Actor Mark Ruffalo, who starred in a Roundabout revival of “The Price” on Broadway in 2017, commented on Twitter, “Rest in peace, Mr. Haimes.” “You had a great, kind soul. I appreciate the opportunity to work with you at the Roundabout. The theater community and on Broadway will miss you. 

Broadway shows under Haimes’ 39-year tenure include “The Real Thing” with Ewan McGregor, “A Soldier’s Play” with David Alan Grier and “On the Twentieth Century” with Kristin Chenoweth. Other triumphs include ”The Humans,” the 2011 revival of “Anything Goes” with Sutton Foster and “Nine” with Jane Krakowski. 

Roundabout had a long, successful history with “Cabaret,” reviving it in 1998 with the Sam Mendes and Rob Marshall-directed version starring Alan Cumming and Natasha Richardson and then reviving it again with Cumming and Sienna Miller in 2014. 

During Haimes’s tenure, Roundabout shows won 34 Tony Awards, 58 Drama Desk Awards, 73 Outer Critics Circle Awards, 21 Lucille Lortel Awards and 14 Obie Awards. 

Haimes was a Yale MBA who was appointed Roundabout executive director in 1983 to a company that had been in Chapter 11 since 1977 and was evicted from its space on 23rd Street. By 1991, Haimes had Roundabout operating its own venue at its first Broadway home at the now-closed Criterion Center at Broadway and 45th Street. 

The company’s early successes include “Anna Christie” starring Liam Neeson and Richardson, and a revival of “She Loves Me,” both in 1993. He instituted the Early Curtain series in 1993, which saw 7 p.m. openings to attract the after-work crowd. 

Roundabout grew to encompass the American Airlines Theatre, the Studio 54 theater, the Stephen Sondheim Theatre and the off-Broadway Laura Pels Theatre and another black box in the basement of the Pels. 

His leadership included outreach and education programs and also provided a home to emerging playwrights as part of the Roundabout Underground program.

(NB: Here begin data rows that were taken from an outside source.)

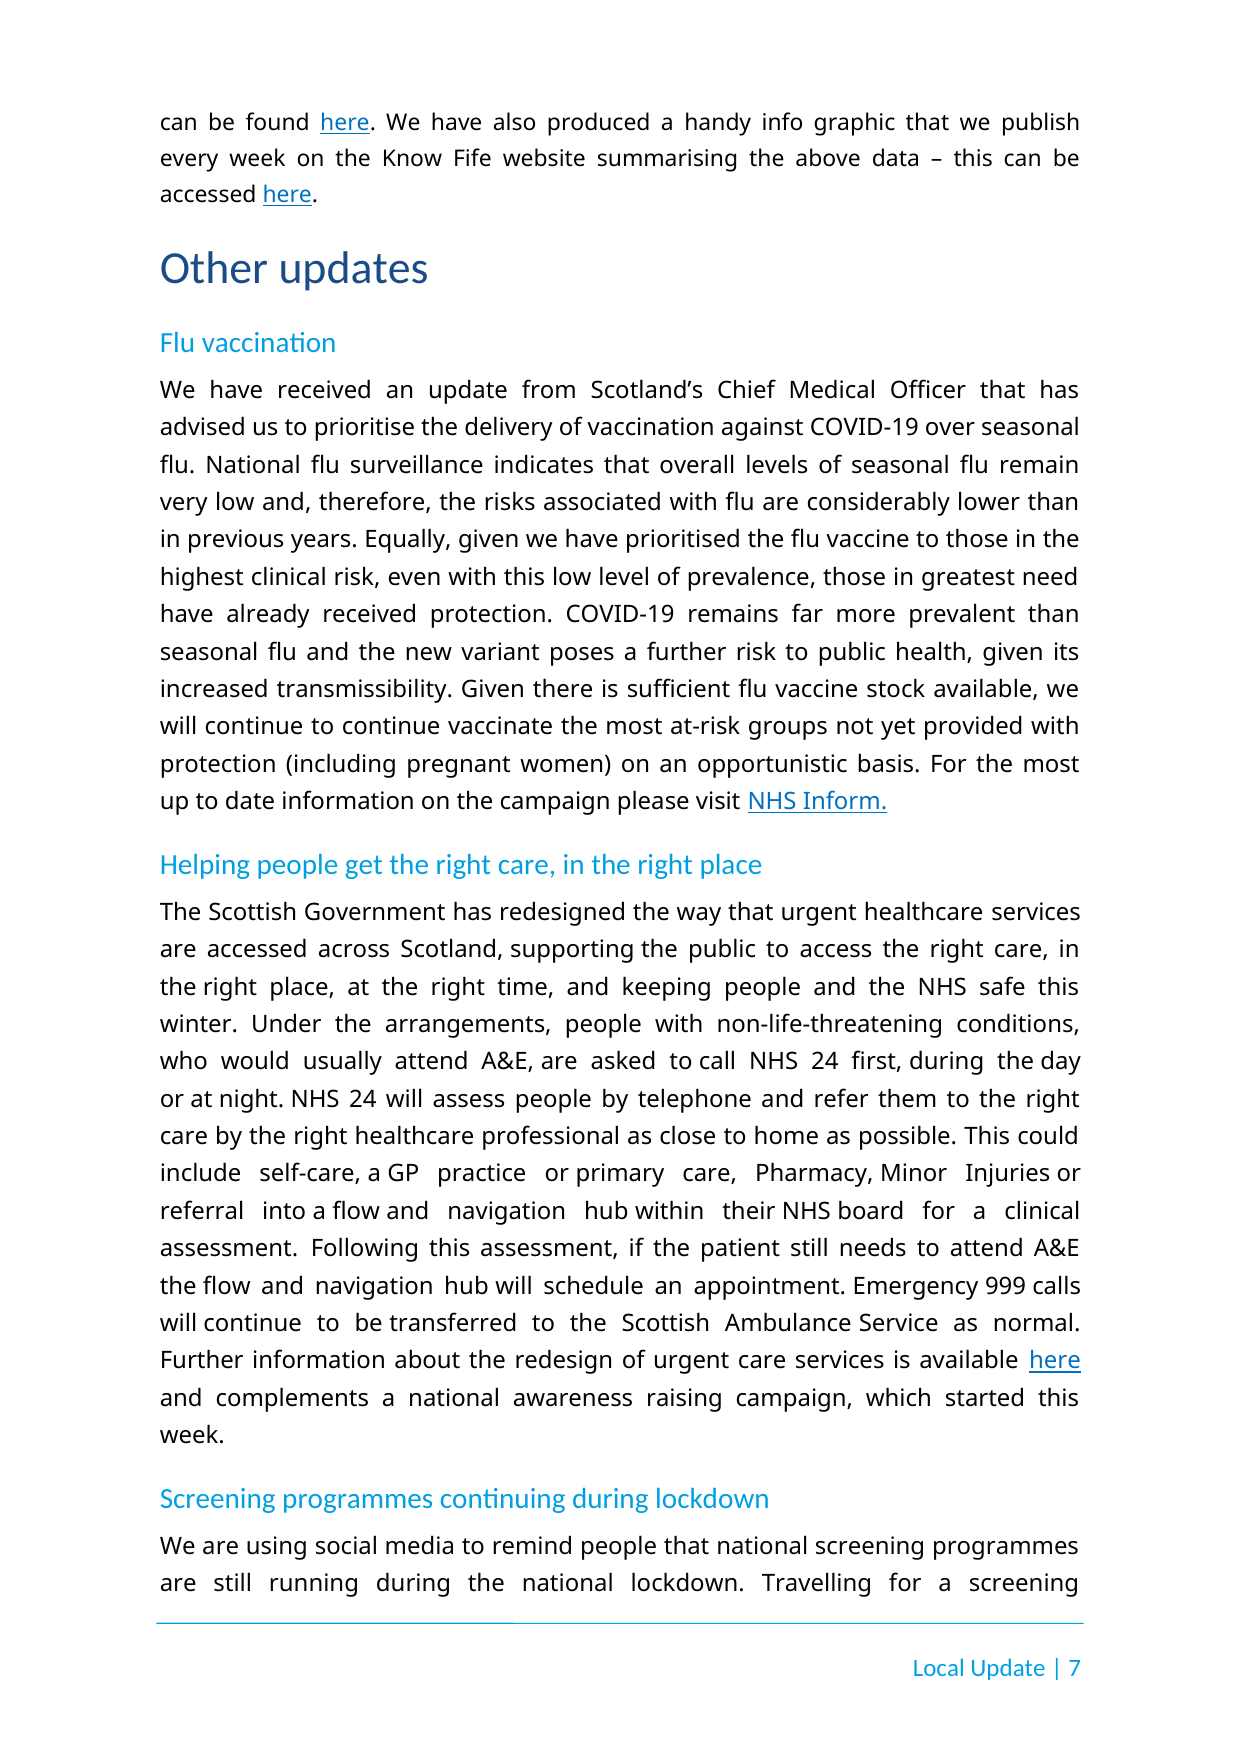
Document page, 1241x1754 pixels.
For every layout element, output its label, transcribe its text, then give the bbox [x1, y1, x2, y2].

text We have received an update from Scotland’s Chief Medical Officer that has advised us to prioritise the delivery of vaccination against COVID-19 over seasonal flu. National flu surveillance indicates that overall levels of seasonal flu remain very low and, therefore, the risks associated with flu are considerably lower than in previous years. Equally, given we have prioritised the flu vaccine to those in the highest clinical risk, even with this low level of prevalence, those in greatest need have already received protection. COVID-19 remains far more prevalent than seasonal flu and the new variant poses a further risk to public health, given its increased transmissibility. Given there is sufficient flu vaccine stock available, we will continue to continue vaccinate the most at-risk groups not yet provided with protection (including pregnant women) on an opportunistic basis. For the most up to date information on the campaign please visit NHS Inform. [159, 373, 1081, 817]
text The Scottish Government has redesigned the way that urgent healthcare services are accessed across Scotland, supporting the public to access the right care, in the right place, at the right time, and keeping people and the NHS safe this winter. Under the arrangements, people with non-life-threatening conditions, who would usually attend A&E, are asked to call NHS 24 first, during the day or at night. NHS 24 will assess people by telephone and refer them to the right care by the right healthcare professional as close to home as possible. This could include self-care, a GP practice or primary care, Pharmacy, Minor Injuries or referral into a flow and navigation hub within their NHS board for a clinical assessment. Following this assessment, if the patient still needs to attend A&E the flow and navigation hub will schedule an appointment. Emergency 999 calls will continue to be transferred to the Scottish Ambulance Service as normal. Further information about the redesign of urgent care services is available here and complements a national awareness raising campaign, which started this week. [159, 894, 1081, 1451]
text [159, 106, 1081, 209]
subtitle Flu vaccination [159, 324, 1081, 360]
subtitle Helping people get the right care, in the right place [159, 846, 1081, 882]
subtitle Other updates [159, 239, 1081, 295]
subtitle Screening programmes continuing during lockdown [159, 1480, 1081, 1516]
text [159, 1538, 1081, 1598]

Alumni include Stephen Karam, Lindsey Ferrentino, Steven Levenson, Joshua Harmon and Ming Peiffer. 

“He changed my life, and the lives of countless others in New York theater. We all mourn his loss,” wrote Warren Leight, whose play “Side Man” made it to Broadway in 1998 thanks to Haimes. 

He is survived by his wife, Jeanne-Marie Haimes; a daughter, Hilary Haimes; a son, Andrew Haimes; two stepdaughters and three grandsons and a granddaughter.